In a letter to Boohoo’s Group Executive Director and Group Executive sent today by Rt Hon Philip Dunne MP, Chairman of the Environmental Audit Committee, Mr Dunne disputes the claim that the Group was not aware of the illegal working practices at factories making the fast fashion firm’s garments.
Boohoo should have been aware of allegations of poor working practices in its supply chain. The Committee’s 2019 report on Fixing Fashion highlighted the issue of Leicester’s garment workers being paid below the National Minimum Wage. The example of Leicester was again discussed during a public evidence hearing with the Financial Times’ Sarah O’Connor which triggered a letter to Boohoo from the Committee raising concerns with Leicester garment workers being paid illegally low wages. Boohoo Group’s co-founder and then Chief Executive Carol Kane later appeared before the Committee where poor conditions and illegally low pay in Leicester garment factories was discussed.
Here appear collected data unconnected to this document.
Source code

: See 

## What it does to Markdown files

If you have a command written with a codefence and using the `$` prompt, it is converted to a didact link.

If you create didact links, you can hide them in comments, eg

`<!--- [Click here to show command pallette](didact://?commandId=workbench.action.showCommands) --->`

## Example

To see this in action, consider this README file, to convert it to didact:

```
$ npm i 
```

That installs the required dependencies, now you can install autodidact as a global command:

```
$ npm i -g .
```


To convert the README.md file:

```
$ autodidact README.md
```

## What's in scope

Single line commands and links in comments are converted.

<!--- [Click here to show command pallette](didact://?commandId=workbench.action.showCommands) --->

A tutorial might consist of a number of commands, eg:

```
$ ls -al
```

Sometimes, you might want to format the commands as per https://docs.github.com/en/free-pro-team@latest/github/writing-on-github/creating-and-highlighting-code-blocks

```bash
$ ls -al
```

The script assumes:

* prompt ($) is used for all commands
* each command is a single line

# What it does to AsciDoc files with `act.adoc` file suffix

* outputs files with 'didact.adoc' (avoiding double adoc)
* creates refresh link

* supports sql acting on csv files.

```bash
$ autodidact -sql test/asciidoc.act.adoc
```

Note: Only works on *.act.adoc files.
Despite the growing calls for Boohoo to address concerns for its workers, it apparently continues to be unwilling to engage with trade unions and the Ethical Trading Initiative (ETI). The Committee contacted Usdaw about trade union representation for Boohoo staff, and the ETI on labour market practices in its wider supply chain.
Usdaw confirmed that the company refuses to recognise the union, and workers have told them that they feel intimidated at work and have been instructed not to engage with union representatives. Despite assuring the Committee last year that it was taking steps to join the ETI, the Committee understands Boohoo did not formally apply to join and the ETI has said they “are not convinced that [Boohoo] would meet a number of critical aspects essential to ETI membership.”
Environmental Audit Committee Chairman, Philip Dunne, said:
“It is incredible that over a year since the Committee highlighted illegal working practices in its supply chain, Boohoo has publicly denied any knowledge of what has been happening for years.
“Last year Boohoo told us that it was going to join the ETI. We note it has not done so. It is shameful that it took a pandemic and the ensuing outrage about working practices in their supply chain for Boohoo finally to be taken to task for turning a blind eye.
“I have today asked a number of questions to discover what the company is doing to protect its workers and to ask whether any environmental standards have been adopted to lessen the impact of fast fashion on our environment.”
The letter’s publication follows Mr Dunne’s question to the Home Secretary on 13 July where he raised concerns of modern slavery found during the Committee’s fast fashion inquiry. The Home Secretary confirmed that there is a cross-Government taskforce looking into the issue of working conditions in factories in Leicester.
The following questions have been asked of Boohoo:
- What measures did Boohoo Group companies put in place during the pandemic to protect workers both at its own operations and at the garment factories that supply its garments?
- Did Boohoo continue to issue fines to producers for late delivery during the pandemic? And if so, how many?
- To ensure that the health and safety of garment workers is protected and that collective bargaining is allowed, will Boohoo now commit to establishing formal trade union recognition?
- Why did Boohoo take the decision not to apply for Membership of the ETI?
- How was the “alternative initiative” evaluated to ensure Boohoo would be held accountable to the highest ethical and environmental standards?
- Will Boohoo now reconsider aligning its practices to enable it to become a member of the ETI?